Sunday, September 25, 2011

Unity GPU Noise (Part 4)

Well, I'm a stubborn individual, so I continued working on the Android version of GPU Noise. I have actually been successful and made a little progress. Not without encountering more issues, of course.

First, I must say that GLSL hates conditional branches (including for loops). The main reason why my example scene wasn't running on Android was because I used an if-else tree in my shader (previously a switch statement) to select the noise type based upon a variable that was set on the Material by the C# side. While this works perfectly fine on Windows and DirectX, it's not the case for Android. I had to separate each noise type into its own shader/material and then have logic on the C# side to select the correct Material.

This is where things start to get strange. The basic Perlin noise function worked fine (as well as Voronoi), but none of my summations (like fBm) worked. They are simply for loops that call the Perlin function repeatedly. For testing, instead of having it take a variable for the number of times to loop, I hard-coded it to 4 octaves. This didn't work either. However, if I manually unrolled the for loop to have the code repeated 4 times, it finally worked.

Now, a little aside about my implementation. In order to speed up the noise functions, I precompute some values and store them in various textures which the noise functions then sample from. I wanted the noise functions to be accessible in both a vertex shader and pixel shader, so I used the tex2Dlod function to sample the textures. This is because tex2Dlod is the only permitted function for sampling from a vertex shader. (Automatic mip-mapping doesn't work in a vertex shader, so the developer must specify the mip-map level to use.)

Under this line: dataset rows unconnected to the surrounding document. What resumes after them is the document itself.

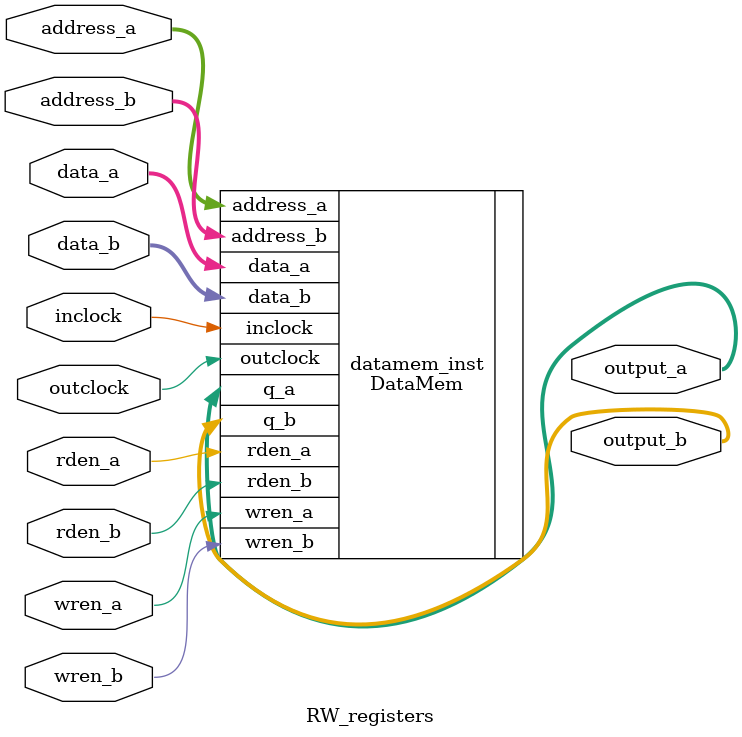
<source format=sv>
module RW_registers (
	input	logic [15:0]  address_a,
	input logic [15:0]  address_b,
	
	input logic [11:0]  data_a,
	input logic [11:0]  data_b,
	
	input logic inclock,
	input logic outclock,
	
	
	input logic wren_a,
	input logic wren_b,
	input logic rden_a,
	input logic rden_b,
	
	
	output logic [11:0]  output_a, //Salida A
	output logic [11:0]  output_b //Salida B
);


 DataMem datamem_inst (
    .address_a(address_a),
    .address_b(address_b),
    .data_a(data_a),
    .data_b(data_b),
    .inclock(inclock),
    .outclock(outclock),
	 .rden_a(rden_a),
	 .rden_b(rden_b),
    .wren_a(wren_a),
    .wren_b(wren_b),
    .q_a(output_a),
    .q_b(output_b)
);


endmodule
</source>
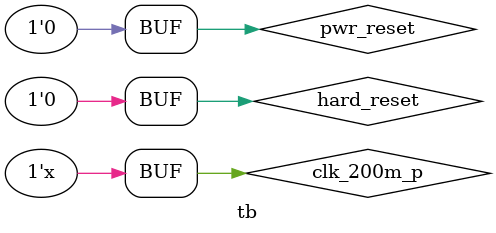
<source format=sv>
`timescale 1ns / 1ps
module tb();
    reg clk_200m_p;
    reg hard_reset;
    reg pwr_reset;
    always #1ns clk_200m_p <= ~clk_200m_p;
    initial begin
      clk_200m_p <= 1'b0;
      #100000;
    end
    initial begin
      hard_reset <= 1'b0;
      #40
      hard_reset <= 1'b1;
      #40
      hard_reset <= 1'b0;
      #100000;
    end
    initial begin
      pwr_reset <= 1'b0;
      #40
      pwr_reset <= 1'b1;
      #200ns
      pwr_reset <= 1'b0;
      #100000;
    end
MEISHAV100_TOP u_MEISHAV100_TOP(
    .PWR_RESET(pwr_reset),
    .HARD_RESET(hard_reset),
    .AUTO_SPI_SOURCE_OUT_DQ_1_I(),
    .AUTO_UART_SOURCE_OUT_RXD(), 
    .DEBUG_SYSTEMJTAG_JTAG_TCK(),
    .DEBUG_SYSTEMJTAG_JTAG_TMS(), 
    .DEBUG_SYSTEMJTAG_JTAG_TDI(),
    .AUTO_SPI_SOURCE_OUT_SCK(), 
    .AUTO_SPI_SOURCE_OUT_DQ_0_O(), 
    .AUTO_SPI_SOURCE_OUT_CS_0(), 
    .AUTO_UART_SOURCE_OUT_TXD(),
    .DEBUG_SYSTEMJTAG_JTAG_TDO(), 
  
    .DEBUG_MODE_SEL(1'b0),

    //=============================================add=============================================//
    .SPI_SDO0(),
    .SPI_SDO1(),
    .SPI_SDO2(),
    .SPI_SDO3(),
    .SPI_SDI0(),
    .SPI_SDI1(),
    .SPI_SDI2(),
    .SPI_SDI3(),
    .SPI_CS(),
    .SPI_SCLK(),
    .SPI_MASTER_CLK(),
    .SPI_MASTER_CSN(),
    .SPI_MASTER_SDO(),
    .SPI_MASTER_SDI(),
    .SYS_CLOCK_P(clk_200m_p), 
    .SYS_CLOCK_N(~clk_200m_p),
    //=============================================add===============================================//

    .DDR_IO_C2B_CLK(),   // output
    .DDR_IO_C2B_RST(),
    .DDR_IO_C2B_SEND(),
    .DDR_IO_C2B_DATA(),
    .DDR_IO_B2C_CLK(),
    .DDR_IO_B2C_RST(),
    .DDR_IO_B2C_SEND(),
    .DDR_IO_B2C_DATA()
    );
endmodule


</source>
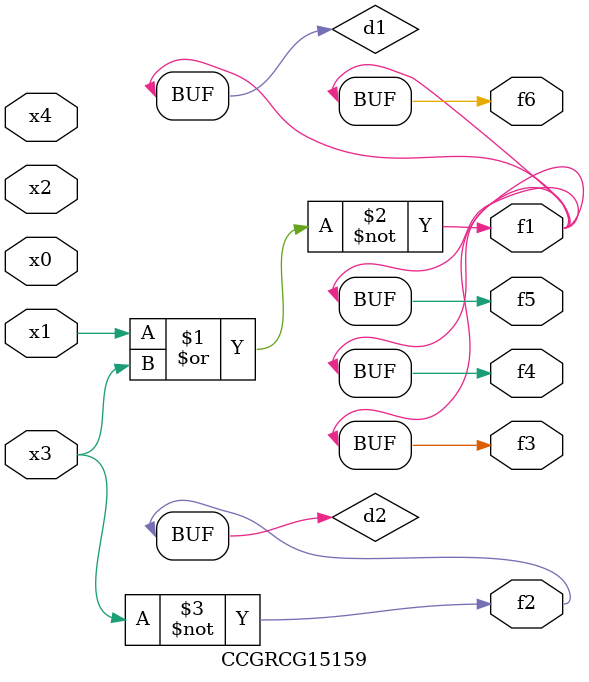
<source format=v>
module CCGRCG15159(
	input x0, x1, x2, x3, x4,
	output f1, f2, f3, f4, f5, f6
);

	wire d1, d2;

	nor (d1, x1, x3);
	not (d2, x3);
	assign f1 = d1;
	assign f2 = d2;
	assign f3 = d1;
	assign f4 = d1;
	assign f5 = d1;
	assign f6 = d1;
endmodule

</source>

Thinking that using tex2Dlod was somehow causing my for loop problems, I decided to look into a different implementation. I found a GLSL implementation of Perlin noise that didn't use any arrays or texture lookups (amazing!), thus making it highly cross-platform. I promptly ported it over to Cg in Unity. I was dismayed to discover that it yielded really terrible looking visual artifacts. The problem was even worse when using any summation. I quickly made a test scene in WebGL to test the shader in its original GLSL. Here, as you can see, it all worked perfectly. Going back to the Cg port, I went over line by line to see where it was failing. I first tried replacing the optimized "hacks" he used in place of modulus. That didn't fix it. Then, I looked at his inverse square root function. If I replaced his function with a call to rsqrt, the artifacts disappeared!

Armed with a new implementation, I tried running my test scene on Android again. And again, my summations failed. I happened to discover that the summations only worked when given certain octaves (for loop counter). This is the strangest thing of all. If I gave it 1, it worked. If I gave it 2 through 8, it failed. If I gave it 9 or greater, it worked.

I must say, I'm entirely perplexed. I have all of my noise functions working on an Android device now, but only with certain ranges on the summations. Why doesn't it work with 4 octaves when it works with 10? Does anyone have any insight into this strange issue?

1 comment:

Anonymous said...

Nice post! My guess is perhaps the compiler is doing semi-unrolling, where for instance if you have a loop iterated 10 times, the compiler will shorten it to a loop iterated five times, but doing twice the work (as a compromise between flow control and instruction count), and than that semi-unrolling fails if the number of iterations is too small (but if the number of iterations is 1 or 2, the compiler won't bother and will just unroll everything hence it works).

Compilers have gotten pretty smart, perhaps too much for their own good, and so all those issues arise which can be quite painful to diagnose because they apparently defy logic.